The Qú-tán (Gautama) family was one of three Indian-derived hereditary astronomical families that served the Tang Imperial Astronomical Bureau (along with the Jiā-yè 迦葉 / Kaśyapa family and the Jū-mó-luó 拘摩羅 / Kumāra family) — descended from Indian Brahminical astronomers who had relocated to China during the Sui-Tang period and continued to practice their distinctive astronomical-astrological tradition in service of the Chinese imperial court. The Qú-tán family in particular held office in the Tang Tài-shǐ-jiān (Bureau of Astronomy) for several generations.

Qútán Xīdá was active in the early Kāiyuán era (713-741); the Yùhǎi records that in Kāiyuán 6 (718) he was commanded to translate the Jiǔzhí lì 九執厯 — the Navagraha (Nine-Planets) calendar, derived from Indian astrological practice. He held the office of Tàishǐjiān shì (Bureau-of-Astronomy Affairs).

His monumental compilation, the Táng Kāiyuán zhànjīng 唐開元占經 (KR3g0018), in 120 juàn, is the principal Tang-imperial divinatory-astronomical encyclopedia, completed before Kāiyuán 17 (729). The work systematically compiles Hàn-Wèi-Six-Dynasties astronomical-and-divinatory material from 70+ apocryphal-classical (chènwěi 緯書) sources, plus the foundational Jiǔzhí and Líndé calendrical computations.

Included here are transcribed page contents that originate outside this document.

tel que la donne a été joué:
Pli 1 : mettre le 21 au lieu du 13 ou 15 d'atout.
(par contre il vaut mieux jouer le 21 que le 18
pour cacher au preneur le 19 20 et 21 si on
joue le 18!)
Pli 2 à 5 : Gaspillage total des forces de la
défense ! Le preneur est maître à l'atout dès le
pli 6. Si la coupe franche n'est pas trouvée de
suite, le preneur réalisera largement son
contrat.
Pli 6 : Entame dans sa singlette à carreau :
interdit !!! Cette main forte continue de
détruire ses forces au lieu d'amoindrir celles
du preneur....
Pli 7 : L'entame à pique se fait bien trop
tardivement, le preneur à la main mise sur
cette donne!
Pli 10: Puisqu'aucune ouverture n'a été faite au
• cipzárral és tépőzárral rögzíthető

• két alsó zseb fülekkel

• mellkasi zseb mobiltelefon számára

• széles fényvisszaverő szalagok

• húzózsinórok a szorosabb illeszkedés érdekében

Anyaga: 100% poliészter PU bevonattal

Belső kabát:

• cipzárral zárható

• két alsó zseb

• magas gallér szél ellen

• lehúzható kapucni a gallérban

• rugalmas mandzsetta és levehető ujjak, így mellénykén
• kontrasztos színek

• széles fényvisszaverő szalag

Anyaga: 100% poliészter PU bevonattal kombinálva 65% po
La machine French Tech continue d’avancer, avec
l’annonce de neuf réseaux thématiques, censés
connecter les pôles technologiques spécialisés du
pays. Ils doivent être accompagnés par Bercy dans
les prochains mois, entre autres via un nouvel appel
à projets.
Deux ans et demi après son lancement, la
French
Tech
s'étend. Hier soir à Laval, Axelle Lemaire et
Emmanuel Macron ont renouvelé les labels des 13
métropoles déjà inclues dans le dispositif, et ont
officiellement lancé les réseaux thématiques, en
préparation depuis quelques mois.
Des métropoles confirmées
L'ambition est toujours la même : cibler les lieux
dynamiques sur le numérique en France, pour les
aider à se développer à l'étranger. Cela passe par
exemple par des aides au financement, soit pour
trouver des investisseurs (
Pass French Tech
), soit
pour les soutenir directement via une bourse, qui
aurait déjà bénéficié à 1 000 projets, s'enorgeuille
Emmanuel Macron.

Without the Kāiyuán zhànjīng’s preservation, most of the apocryphal-classical literature would be entirely lost; the work is therefore an indispensable primary source for pre-Tang Chinese cosmology-and-divination.

The work was banned in subsequent imperial periods (the apocryphal-classical material being treated as politically dangerous); it survived in obscure transmission until the late-Míng Wàn-lì-period scholar Zhāng Yīxī 張一熙 recovered it in 1617 (per Zhāng’s identification-note preserved in the Sìkù-recension).